Abstract

To evaluate the utility of echocardiography in General Medicine (GM) patients referred with possible infective endocarditis at Christchurch Hospital. Over a 6-month period between 1 January and 30 June 2021, all General Medicine in-patients who underwent echocardiography for any indication were screened to find those with possible infective endocarditis as an indication. This study reviewed the result of each echocardiogram and followed each patient over a 12-month period to determine the rate of infective endocarditis as the primary outcome. Secondary outcomes were the microbiological characteristics of those with infective endocarditis and operative rates. Of 262 GM patients who underwent echocardiogram during the study period, 88 (34%) patients were referred with possible endocarditis. Nineteen of 88 (22%) patients had definite or presumed infective endocarditis as a discharge diagnosis, comprising 12 (14%) patients with definite infective endocarditis, six patients with high clinical suspicion and non-diagnostic imaging who were treated as presumed endocarditis, and one patient with negative imaging subsequently readmitted with subacute prosthetic valve endocarditis. Five patients required operative management.
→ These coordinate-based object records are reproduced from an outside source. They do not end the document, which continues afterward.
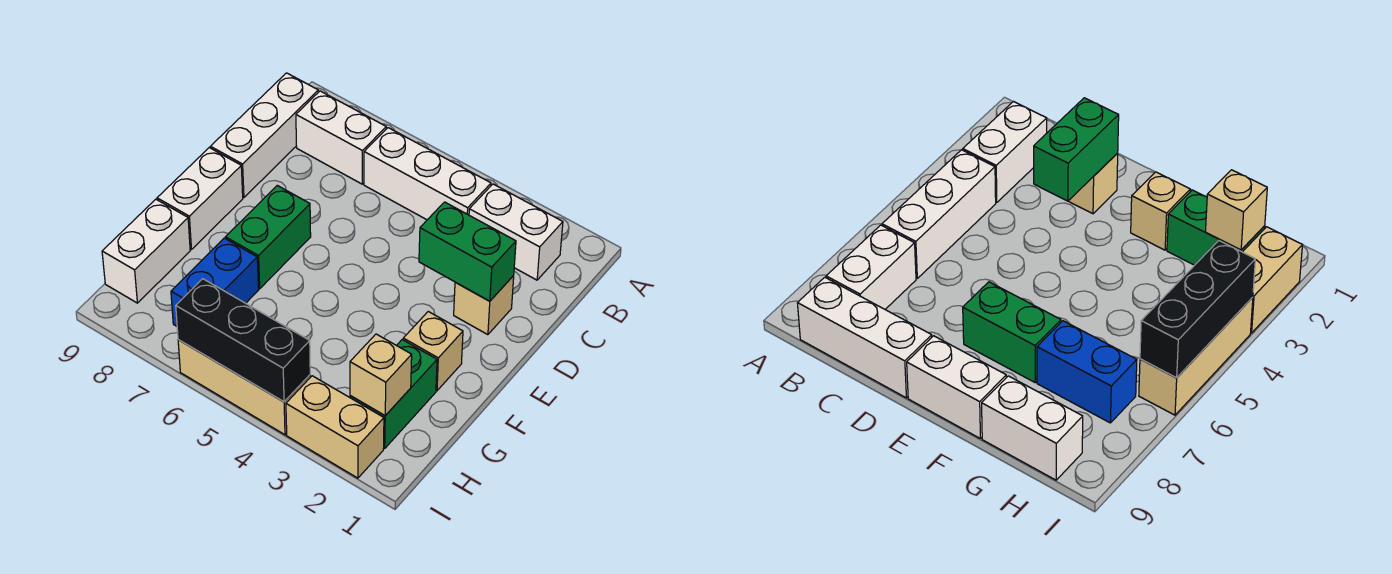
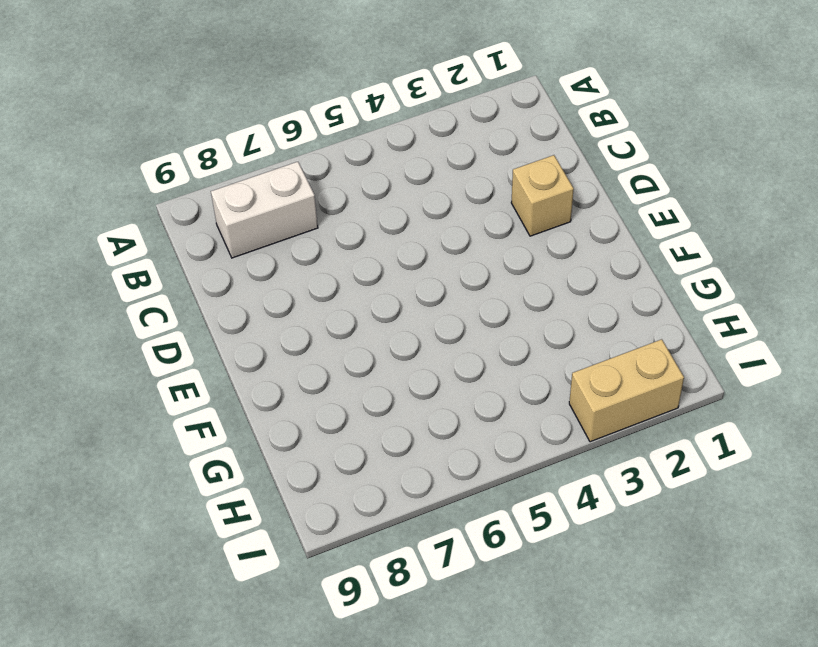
none -> white brick B2:B3 level 1
none -> white brick B4:B6 level 1
none -> white brick B9:D9 level 1

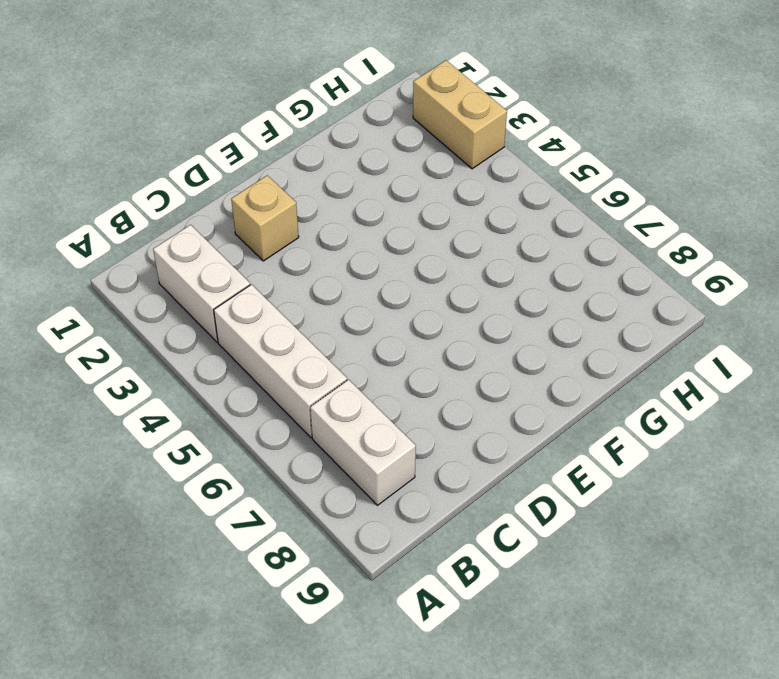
none -> white brick B9:D9 level 1
none -> green brick E7:F7 level 1
none -> white brick E9:F9 level 1

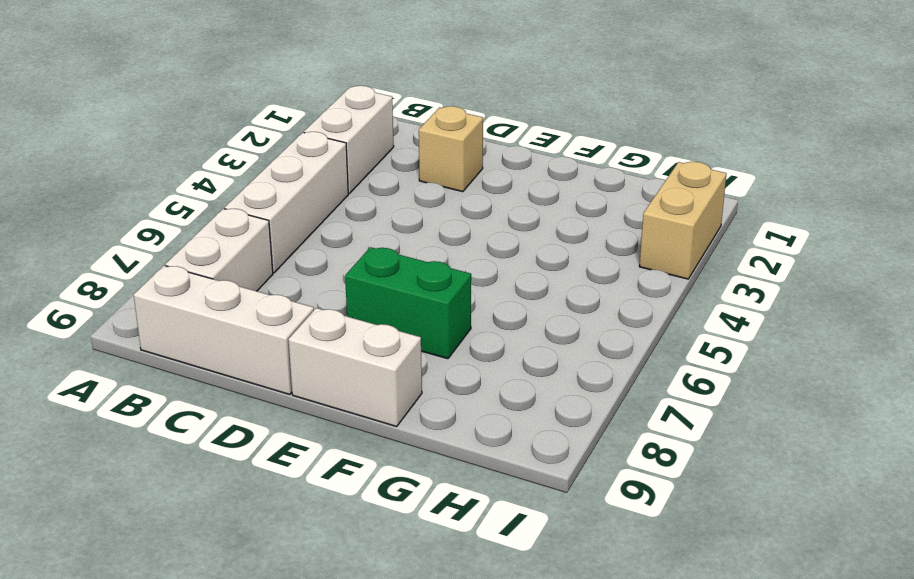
none -> tan brick F2 level 1
none -> green brick G2:H2 level 1
none -> blue brick G7:H7 level 1

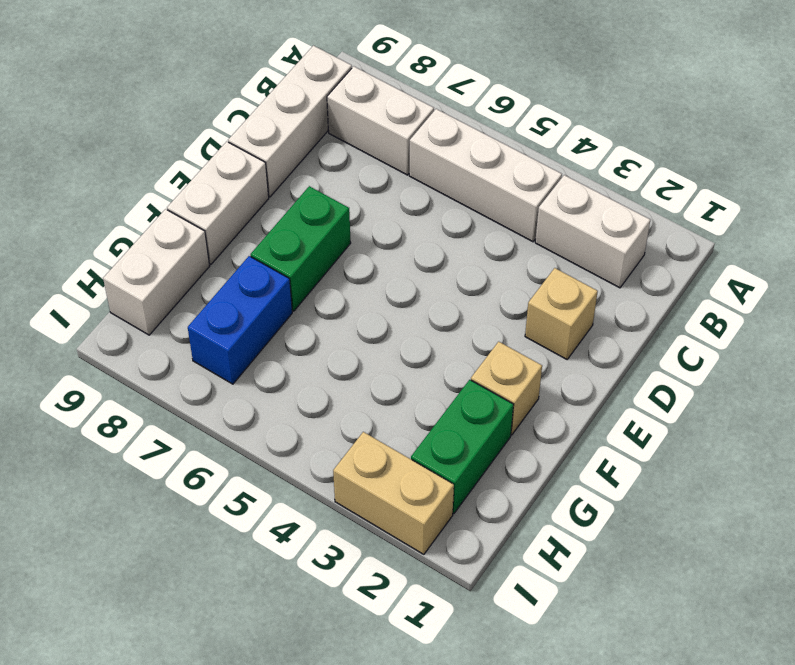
none -> tan brick I4:I6 level 1
none -> green brick D2:D3 level 2
none -> tan brick H2 level 2

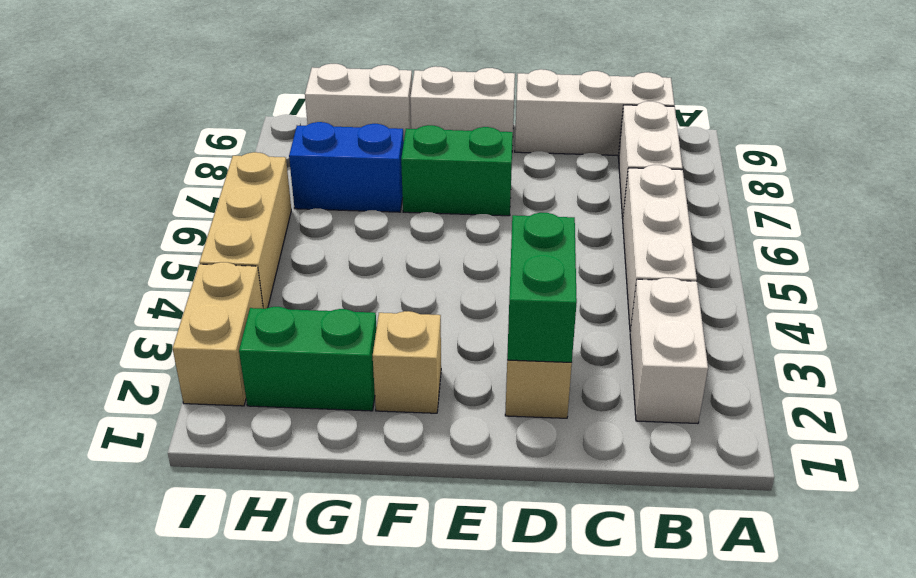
none -> tan brick H2 level 2
none -> black brick I4:I6 level 2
Most of the culture-positive endocarditis in this series (70%) were from Streptococcus species; one had Staphylococcus aureus endocarditis. Approximately one in three echocardiograms performed on General Medicine patients at Christchurch Hospital are for possible infective endocarditis. A significant proportion of these patients are subsequently diagnosed with infective endocarditis. Given the scarcity of echocardiography, a case could be made for increasing resources and research into clinical predictive factors, which could further improve diagnostic rates.